My first babysteps in static code analysis with nDepend
A few weeks ago, I was asked to look into static code analysis, mainly with the tool nDepend. I’ve never had any experience with static code analysis, and was fairly curious about what this was all about.
In this blogpost I will be talking about what static code analysis is, what the difference is with dynamic code analysis and when to use it. After that I will be covering some metrics and conclusions you can get from a static code analysis tool and I will be ending my post with a small overview of what nDepend has to offer.
Static code analysis
What is it?
You might not know it, but in most IDE’s we already use static code analysis all the time. However it is wrapped into a nice package known as IDE features.
As you can see in the image above, I can get 4 kinds of static code analysis from this little snippet of code in Visual Studio alone.

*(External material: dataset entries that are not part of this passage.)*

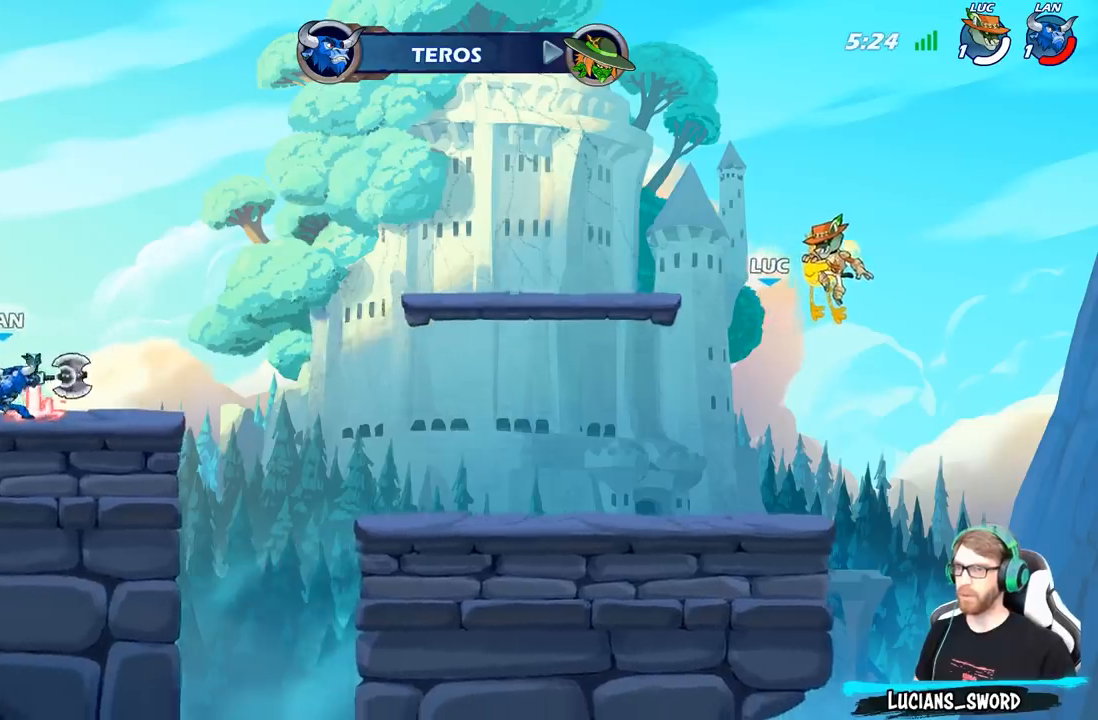
{"buttons": ["SELECT"], "left_stick": "center", "right_stick": "center", "events": [[300, "left_stick", "down-right"], [350, "SELECT", "down"], [483, "left_stick", "center"]]}
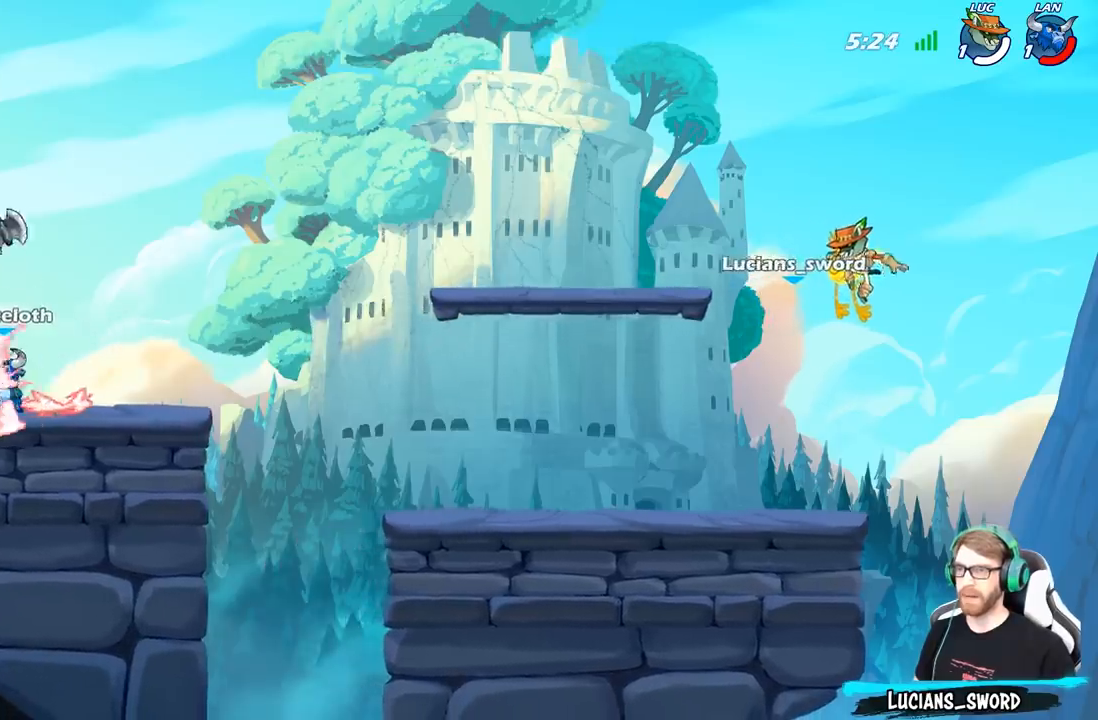
{"buttons": [], "left_stick": "center", "right_stick": "center", "events": [[500, "SELECT", "up"]]}
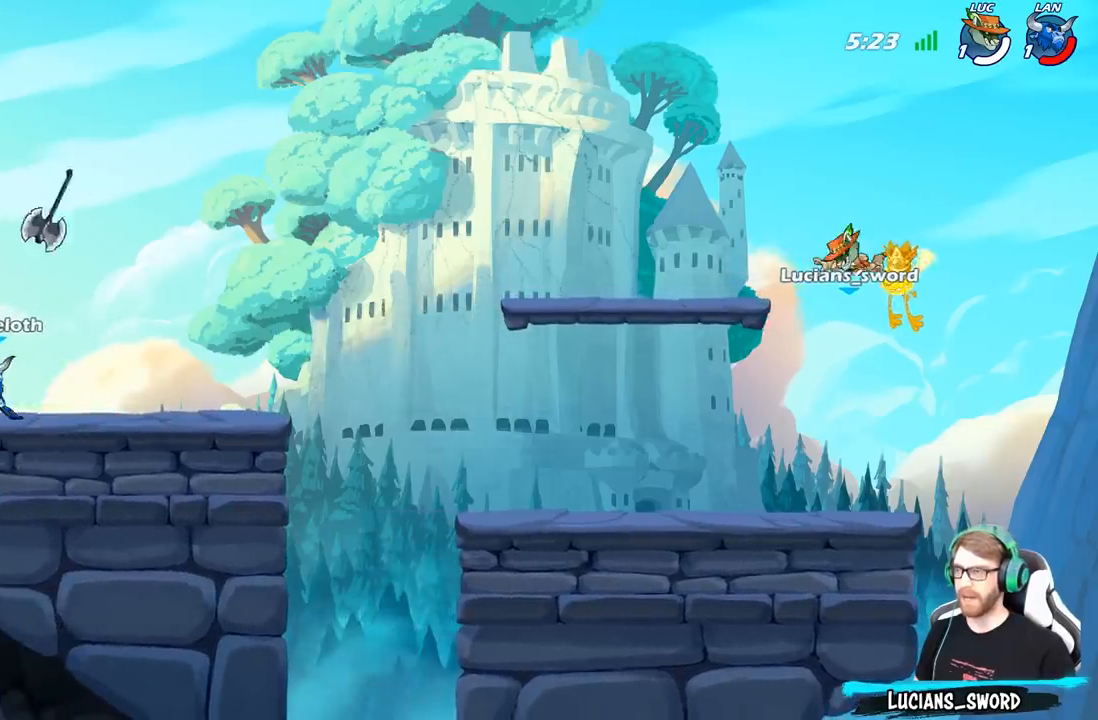
{"buttons": [], "left_stick": "up-left", "right_stick": "center", "events": [[483, "left_stick", "up-left"]]}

- On top we have codelens, informing us how many times and where the function is used
- The blue squiggly line indicates we have a local variable that does not comply to the local naming conventions
- The red squiggly line indicates we should expect a build error on that line
- The slightly dimmed code below tells us that code is currently unreacheable
Static vs Dynamic code analysis
We can define the difference between static and dynamic code analysis as follows:
Static code analysis | Dynamic code analysis |
---|---|
Code is not running | Code is in a running state |
Analysing code itself | Analysing features |
For obvious problems & code smells | For everything else |
Examples: Code style & smells, metrics, … | Examples: Memory & CPU pressure, debugging, … |
In short: Static code analysis focusses mostly on code quality in the domain of maintainability & readability. Dynamic code analysis focusses on features and performance.
Static code metrics
In this chapter I will focus on the four metrics I think are the most important ones for your code. I might blog about some new metrics later, but in my humble opinion these are key for your code.
Cyclomatic Complexity
Quite a mouthful as a word. When this metric is measured, it will count every if
, else
, switch
, goto
, for
, while
and every other known code-flow-changing keyword. This count results in
the Cyclomatic Complexity.
To make it a little easier to understand: Cyclomatic complexity measures the amount of code paths in a method.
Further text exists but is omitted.